The CIA unveiled new steps to crack down on assault cases after lawmakers began to investigate allegations of misconduct, according to NBC News. Director William Burns stated that the agency has appointed Taleeta Jackson to oversee the complaints. Jackson served a similar role in the Navy and plans to implement an internal task force that will receive advice from outside experts.
After Democratic Senator Mark Warner and Republican Senator Marco Rubio, who sit on the Intelligence Committee, requested the agency to supply them with information about how they respond to these complaints, the Office of the Inspector General commenced a “special review.” The senators wrote a letter to Inspector General Robin Ashton and called the revelations “concerning.”

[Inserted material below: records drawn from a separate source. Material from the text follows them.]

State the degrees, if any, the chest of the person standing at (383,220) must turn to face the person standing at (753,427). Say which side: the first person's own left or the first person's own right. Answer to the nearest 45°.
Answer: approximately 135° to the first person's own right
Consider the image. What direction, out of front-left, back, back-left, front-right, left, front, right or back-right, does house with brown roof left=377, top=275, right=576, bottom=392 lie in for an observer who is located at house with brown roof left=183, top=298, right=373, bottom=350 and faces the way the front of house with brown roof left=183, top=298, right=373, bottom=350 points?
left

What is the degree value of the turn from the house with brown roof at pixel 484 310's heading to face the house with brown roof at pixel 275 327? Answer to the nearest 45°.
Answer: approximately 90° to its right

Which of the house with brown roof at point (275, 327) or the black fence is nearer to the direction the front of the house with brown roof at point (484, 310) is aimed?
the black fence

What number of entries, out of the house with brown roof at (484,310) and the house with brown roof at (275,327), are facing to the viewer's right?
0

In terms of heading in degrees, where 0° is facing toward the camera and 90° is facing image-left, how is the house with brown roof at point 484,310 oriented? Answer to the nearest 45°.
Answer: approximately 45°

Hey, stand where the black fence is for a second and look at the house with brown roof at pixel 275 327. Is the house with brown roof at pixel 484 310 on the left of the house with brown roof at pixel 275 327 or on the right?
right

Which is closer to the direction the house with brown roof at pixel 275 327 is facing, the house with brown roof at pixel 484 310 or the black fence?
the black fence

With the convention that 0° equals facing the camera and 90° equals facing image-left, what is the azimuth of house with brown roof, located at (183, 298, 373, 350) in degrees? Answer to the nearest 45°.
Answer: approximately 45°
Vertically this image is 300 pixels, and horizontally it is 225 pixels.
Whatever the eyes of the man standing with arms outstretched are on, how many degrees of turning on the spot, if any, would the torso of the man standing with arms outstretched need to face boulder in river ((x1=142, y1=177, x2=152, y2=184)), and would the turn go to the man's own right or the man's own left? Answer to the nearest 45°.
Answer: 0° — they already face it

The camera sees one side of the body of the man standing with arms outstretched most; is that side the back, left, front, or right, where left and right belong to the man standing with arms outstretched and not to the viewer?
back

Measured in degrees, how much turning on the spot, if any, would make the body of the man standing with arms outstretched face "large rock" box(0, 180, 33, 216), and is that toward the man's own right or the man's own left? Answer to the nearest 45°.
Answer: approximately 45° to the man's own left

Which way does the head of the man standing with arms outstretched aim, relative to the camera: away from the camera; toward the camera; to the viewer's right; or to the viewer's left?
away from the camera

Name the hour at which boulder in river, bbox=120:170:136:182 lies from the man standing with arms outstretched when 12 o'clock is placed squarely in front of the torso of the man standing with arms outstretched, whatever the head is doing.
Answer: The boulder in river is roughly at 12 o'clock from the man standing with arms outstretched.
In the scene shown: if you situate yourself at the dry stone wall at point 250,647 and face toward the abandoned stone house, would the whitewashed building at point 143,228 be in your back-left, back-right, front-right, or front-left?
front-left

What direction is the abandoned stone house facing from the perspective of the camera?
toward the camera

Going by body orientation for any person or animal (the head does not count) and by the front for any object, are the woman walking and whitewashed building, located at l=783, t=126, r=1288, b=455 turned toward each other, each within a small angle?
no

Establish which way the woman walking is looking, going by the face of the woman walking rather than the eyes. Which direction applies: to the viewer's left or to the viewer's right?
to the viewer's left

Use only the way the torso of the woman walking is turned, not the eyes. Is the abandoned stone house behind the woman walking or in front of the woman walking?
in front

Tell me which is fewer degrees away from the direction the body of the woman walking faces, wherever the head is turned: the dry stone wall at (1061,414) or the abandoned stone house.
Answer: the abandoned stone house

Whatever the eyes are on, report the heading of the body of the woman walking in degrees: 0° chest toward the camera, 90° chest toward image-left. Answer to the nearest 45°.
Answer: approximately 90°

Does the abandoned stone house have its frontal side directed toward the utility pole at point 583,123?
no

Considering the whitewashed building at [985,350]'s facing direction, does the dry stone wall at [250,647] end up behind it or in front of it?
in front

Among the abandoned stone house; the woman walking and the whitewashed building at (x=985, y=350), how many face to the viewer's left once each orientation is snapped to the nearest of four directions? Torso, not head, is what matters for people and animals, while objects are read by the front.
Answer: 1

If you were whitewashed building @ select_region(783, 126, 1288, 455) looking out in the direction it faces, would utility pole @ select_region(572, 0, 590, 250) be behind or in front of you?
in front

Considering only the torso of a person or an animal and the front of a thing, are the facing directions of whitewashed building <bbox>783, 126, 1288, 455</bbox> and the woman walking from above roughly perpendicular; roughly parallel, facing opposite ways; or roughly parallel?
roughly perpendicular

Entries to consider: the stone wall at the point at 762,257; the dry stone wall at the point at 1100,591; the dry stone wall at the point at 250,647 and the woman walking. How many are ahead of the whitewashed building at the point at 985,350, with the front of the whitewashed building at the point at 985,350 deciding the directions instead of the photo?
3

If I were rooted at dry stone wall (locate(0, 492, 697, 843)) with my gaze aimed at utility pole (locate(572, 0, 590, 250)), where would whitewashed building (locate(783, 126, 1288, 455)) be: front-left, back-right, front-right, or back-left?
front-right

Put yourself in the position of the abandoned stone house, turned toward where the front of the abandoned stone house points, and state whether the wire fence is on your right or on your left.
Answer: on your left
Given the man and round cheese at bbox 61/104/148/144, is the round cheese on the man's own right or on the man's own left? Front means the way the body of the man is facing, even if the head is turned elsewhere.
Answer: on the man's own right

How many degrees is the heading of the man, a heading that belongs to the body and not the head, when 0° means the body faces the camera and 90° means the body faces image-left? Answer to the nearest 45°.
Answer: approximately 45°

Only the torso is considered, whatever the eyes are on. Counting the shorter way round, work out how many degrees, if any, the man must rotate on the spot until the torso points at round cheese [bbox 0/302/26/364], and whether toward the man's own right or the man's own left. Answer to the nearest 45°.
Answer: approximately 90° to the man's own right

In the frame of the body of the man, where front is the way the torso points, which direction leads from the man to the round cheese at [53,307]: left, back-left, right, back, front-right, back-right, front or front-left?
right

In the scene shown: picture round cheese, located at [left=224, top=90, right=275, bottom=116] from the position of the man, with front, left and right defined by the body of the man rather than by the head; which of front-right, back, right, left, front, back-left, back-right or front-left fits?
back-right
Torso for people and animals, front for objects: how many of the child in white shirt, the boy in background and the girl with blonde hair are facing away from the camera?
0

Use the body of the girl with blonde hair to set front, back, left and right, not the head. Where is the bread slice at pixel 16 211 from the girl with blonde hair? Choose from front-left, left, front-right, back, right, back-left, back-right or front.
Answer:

That sentiment was reiterated by Reps. Mike Turner and Jim Himes in a statement last week. They said that people serving the country must be protected and assaulters should be punished. They added thanks to the CIA for working with them to impose “meaningful changes” to improve the culture of the agency.
Burns said that he heard the complaints “loud and clear.”
Three female CIA employees went to the Intelligence Committee in January to inform them that they were being discouraged from complaints, according to Politico. Attorney Kevin Carroll, who represents one of the females, said that the agency is also making it harder for victims of assault to speak to law enforcement.
Carroll said that at least 54 women over the last 10 years have been victims of assault and an improperly handled case. He described the situation as the “CIA’s Me Too moment.”
The committee’s investigation began when one female spoke about her experience. She alleged that she was physically assaulted by a male employee who tried to kiss her several times, but when she reported it, she was retaliated against and threatened with losing her job if she went to law enforcement.